28.02.2014, 10:54 Uhr

Deutschland, Frankreich und Polen forcieren gemeinsame Klimapolitik

Berlin – Um auf der UN-Klimakonferenz in Paris 2015 ein rechtlich verbindliches Klimaschutz-Protokoll zu verabschieden, wollen Deutschland, Frankreich und Polen ihre Zusammenarbeit beim Klimaschutz verstärken.

So soll sichergestellt werden, dass rechtzeitig ein Klimaschutz-Beitrag der EU für die Zeit nach 2020 festgelegt wird. Dieses soll im Einklang mit dem globalen 2-Grad-Ziel stehen, heißt es in einer gemeinsamen Erklärung der drei Staaten. Dieses Vorhaben ist das Resultat eines Treffens der Umweltminister aus Deutschland, Frankreich und Polen.

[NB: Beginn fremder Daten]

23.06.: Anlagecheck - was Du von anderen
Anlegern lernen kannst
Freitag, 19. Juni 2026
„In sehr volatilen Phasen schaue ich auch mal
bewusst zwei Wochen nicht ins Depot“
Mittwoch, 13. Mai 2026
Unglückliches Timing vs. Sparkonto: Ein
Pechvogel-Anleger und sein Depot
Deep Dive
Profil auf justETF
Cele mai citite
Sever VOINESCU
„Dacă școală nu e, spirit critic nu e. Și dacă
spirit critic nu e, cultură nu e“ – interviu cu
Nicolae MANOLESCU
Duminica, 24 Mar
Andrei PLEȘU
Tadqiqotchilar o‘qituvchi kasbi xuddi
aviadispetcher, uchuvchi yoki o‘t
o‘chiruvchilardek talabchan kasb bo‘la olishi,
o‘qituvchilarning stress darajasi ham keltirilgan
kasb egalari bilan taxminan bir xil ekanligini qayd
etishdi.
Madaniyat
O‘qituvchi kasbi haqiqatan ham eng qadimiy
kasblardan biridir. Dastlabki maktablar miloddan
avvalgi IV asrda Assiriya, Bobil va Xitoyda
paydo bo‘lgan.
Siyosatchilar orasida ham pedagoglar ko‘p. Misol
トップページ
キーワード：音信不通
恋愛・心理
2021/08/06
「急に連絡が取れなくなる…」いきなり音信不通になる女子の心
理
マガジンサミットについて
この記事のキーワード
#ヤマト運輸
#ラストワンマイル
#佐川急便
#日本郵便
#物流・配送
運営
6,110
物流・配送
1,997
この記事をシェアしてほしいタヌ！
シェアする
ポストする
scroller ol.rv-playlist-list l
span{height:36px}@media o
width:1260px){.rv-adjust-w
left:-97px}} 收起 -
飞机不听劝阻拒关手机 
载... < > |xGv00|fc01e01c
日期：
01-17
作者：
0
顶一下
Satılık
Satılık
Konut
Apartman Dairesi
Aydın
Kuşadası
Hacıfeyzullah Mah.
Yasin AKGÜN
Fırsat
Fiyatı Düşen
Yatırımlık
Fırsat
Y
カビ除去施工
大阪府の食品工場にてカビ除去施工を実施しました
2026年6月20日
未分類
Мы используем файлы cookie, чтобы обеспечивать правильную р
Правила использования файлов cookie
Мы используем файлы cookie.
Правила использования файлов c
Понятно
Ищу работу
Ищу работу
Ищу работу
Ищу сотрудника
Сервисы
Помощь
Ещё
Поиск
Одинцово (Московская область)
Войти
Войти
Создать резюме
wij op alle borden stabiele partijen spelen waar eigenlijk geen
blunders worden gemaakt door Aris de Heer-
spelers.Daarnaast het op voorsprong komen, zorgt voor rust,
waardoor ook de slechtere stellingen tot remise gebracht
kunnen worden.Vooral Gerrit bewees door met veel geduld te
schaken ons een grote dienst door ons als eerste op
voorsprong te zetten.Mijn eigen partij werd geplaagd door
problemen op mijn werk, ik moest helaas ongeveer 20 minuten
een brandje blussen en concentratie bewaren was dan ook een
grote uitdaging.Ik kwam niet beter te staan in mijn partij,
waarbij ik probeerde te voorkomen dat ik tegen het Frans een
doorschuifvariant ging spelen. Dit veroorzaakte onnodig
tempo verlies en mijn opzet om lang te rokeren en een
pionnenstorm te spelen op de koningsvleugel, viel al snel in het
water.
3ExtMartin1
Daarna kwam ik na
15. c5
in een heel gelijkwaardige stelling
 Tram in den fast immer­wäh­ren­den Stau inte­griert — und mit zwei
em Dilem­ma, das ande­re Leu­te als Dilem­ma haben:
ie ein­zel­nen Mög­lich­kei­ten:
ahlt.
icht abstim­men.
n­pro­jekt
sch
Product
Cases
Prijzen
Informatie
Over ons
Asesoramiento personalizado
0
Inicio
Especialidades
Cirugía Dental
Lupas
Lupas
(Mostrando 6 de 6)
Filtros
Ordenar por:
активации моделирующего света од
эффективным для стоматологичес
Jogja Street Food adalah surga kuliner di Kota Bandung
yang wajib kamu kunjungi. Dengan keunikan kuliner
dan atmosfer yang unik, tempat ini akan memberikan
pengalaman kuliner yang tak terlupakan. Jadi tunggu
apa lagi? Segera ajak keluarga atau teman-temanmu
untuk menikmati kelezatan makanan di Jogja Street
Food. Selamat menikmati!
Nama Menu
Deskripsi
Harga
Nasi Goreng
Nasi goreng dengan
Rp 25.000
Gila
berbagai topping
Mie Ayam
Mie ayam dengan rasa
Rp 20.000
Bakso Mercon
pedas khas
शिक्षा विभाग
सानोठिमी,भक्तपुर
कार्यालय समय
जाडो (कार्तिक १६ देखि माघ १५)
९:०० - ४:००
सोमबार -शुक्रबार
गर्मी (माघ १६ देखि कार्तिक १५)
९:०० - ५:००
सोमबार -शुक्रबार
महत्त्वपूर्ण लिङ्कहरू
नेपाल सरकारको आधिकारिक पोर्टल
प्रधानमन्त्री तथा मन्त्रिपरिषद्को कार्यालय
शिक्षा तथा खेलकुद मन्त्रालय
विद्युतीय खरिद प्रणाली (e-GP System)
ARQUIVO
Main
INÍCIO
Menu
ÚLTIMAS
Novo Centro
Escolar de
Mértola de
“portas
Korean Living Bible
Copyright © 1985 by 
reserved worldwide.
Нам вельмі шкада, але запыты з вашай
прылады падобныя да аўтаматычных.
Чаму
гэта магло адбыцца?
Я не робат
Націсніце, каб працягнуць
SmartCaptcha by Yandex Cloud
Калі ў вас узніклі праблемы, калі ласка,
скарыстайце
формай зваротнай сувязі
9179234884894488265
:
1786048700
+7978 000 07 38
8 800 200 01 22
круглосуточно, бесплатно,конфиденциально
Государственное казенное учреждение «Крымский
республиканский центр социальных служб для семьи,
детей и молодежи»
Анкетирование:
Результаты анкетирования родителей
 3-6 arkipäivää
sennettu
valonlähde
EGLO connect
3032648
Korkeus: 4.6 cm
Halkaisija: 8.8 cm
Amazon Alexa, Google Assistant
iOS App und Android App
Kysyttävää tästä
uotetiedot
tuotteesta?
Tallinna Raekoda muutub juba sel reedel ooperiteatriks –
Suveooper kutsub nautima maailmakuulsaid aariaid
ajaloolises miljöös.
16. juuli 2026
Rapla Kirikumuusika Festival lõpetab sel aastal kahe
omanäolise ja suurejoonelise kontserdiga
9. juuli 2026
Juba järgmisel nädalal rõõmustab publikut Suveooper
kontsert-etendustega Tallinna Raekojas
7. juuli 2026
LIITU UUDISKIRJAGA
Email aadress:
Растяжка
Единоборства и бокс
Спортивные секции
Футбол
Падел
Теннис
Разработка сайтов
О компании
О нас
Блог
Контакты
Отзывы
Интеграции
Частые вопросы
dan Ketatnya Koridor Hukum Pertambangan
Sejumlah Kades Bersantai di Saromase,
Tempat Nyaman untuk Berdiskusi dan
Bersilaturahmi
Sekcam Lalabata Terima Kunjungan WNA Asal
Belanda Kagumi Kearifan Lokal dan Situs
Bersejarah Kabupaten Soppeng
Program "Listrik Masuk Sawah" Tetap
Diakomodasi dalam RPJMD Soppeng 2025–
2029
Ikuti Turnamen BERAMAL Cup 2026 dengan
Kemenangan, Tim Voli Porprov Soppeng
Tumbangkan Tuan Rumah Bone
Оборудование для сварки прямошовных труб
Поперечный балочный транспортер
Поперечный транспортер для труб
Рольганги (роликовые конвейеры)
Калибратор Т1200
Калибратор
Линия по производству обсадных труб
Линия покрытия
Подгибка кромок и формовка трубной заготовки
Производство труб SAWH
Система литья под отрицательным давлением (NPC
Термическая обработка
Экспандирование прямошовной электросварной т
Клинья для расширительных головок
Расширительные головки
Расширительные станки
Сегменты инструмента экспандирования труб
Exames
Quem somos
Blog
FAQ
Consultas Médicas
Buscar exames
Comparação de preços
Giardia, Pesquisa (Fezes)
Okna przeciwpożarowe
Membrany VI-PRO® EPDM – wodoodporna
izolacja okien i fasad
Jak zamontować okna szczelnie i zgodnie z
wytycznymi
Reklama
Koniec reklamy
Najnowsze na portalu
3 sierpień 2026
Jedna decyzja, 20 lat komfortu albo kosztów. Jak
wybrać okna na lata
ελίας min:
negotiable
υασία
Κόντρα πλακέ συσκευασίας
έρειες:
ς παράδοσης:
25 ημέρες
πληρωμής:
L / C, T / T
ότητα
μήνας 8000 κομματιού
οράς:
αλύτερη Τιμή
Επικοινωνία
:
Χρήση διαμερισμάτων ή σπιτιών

Kleinformatige Treffen notwendig für EU-Umweltpolitik

Anfang des Jahres hatte die EU-Kommission ihren Vorschlag für eine Klima- und Energiepolitik bis 2030 vorgelegt. Am kommenden Montag (3. März 2014) soll dieser Vorschlag nun im Umweltministerrat in Brüssel in jenem Kreis beraten werden. Umweltministerin Barbara Hendricks dazu: „Gerade angesichts der bekannten Unterschiede freue ich mich, dass wir unsere jeweils gute bilaterale Zusammenarbeit, sowohl mit meinem französischen Kollegen Philippe Martin einerseits als auch mit meinem polnischen Kollegen Maciej Grabowski andererseits, heute in der Dreierrunde fortsetzen konnten. Das Gesprächsformat des Grünen Weimarer Dreiecks ist mir besonders wichtig, denn die EU-Umweltpolitik braucht solche kleinformatigen, informellen Treffen, um ohne die Hektik eines förmlichen EU-Umweltrates Kompromisslösungen zu sondieren.“

EE-Ausbau, Energieeffizienz und Treibhausgase im Fokus

Um bei der UN-Klimakonferenz 2015 erfolgreich zu sein, sowie auch den Wirtschaftsstandort EU voranzubringen sind sich die Minister einig, dass Fortschritte auf Basis des EU-Kommissions-Vorschlags erfolgen müssen. Dabei liegt vor allem die Reduzierung von Treibhausgasen, besonders im Rahmen des Emissionshandels, im Fokus. Außerdem sollen Energieeffizienz und der Ausbau der erneuerbaren Energien vorangetrieben werden. Wichtig sei aber auch, dass die unterschiedlichen Voraussetzungen der Mitgliedsstaaten angemessen berücksichtigt werden. Es ginge nicht nur um Klimaschutz, sondern ebenso um Fairness, sodass jeder Staat einen für ihn angemessenen Beitrag leistet, so Hendricks.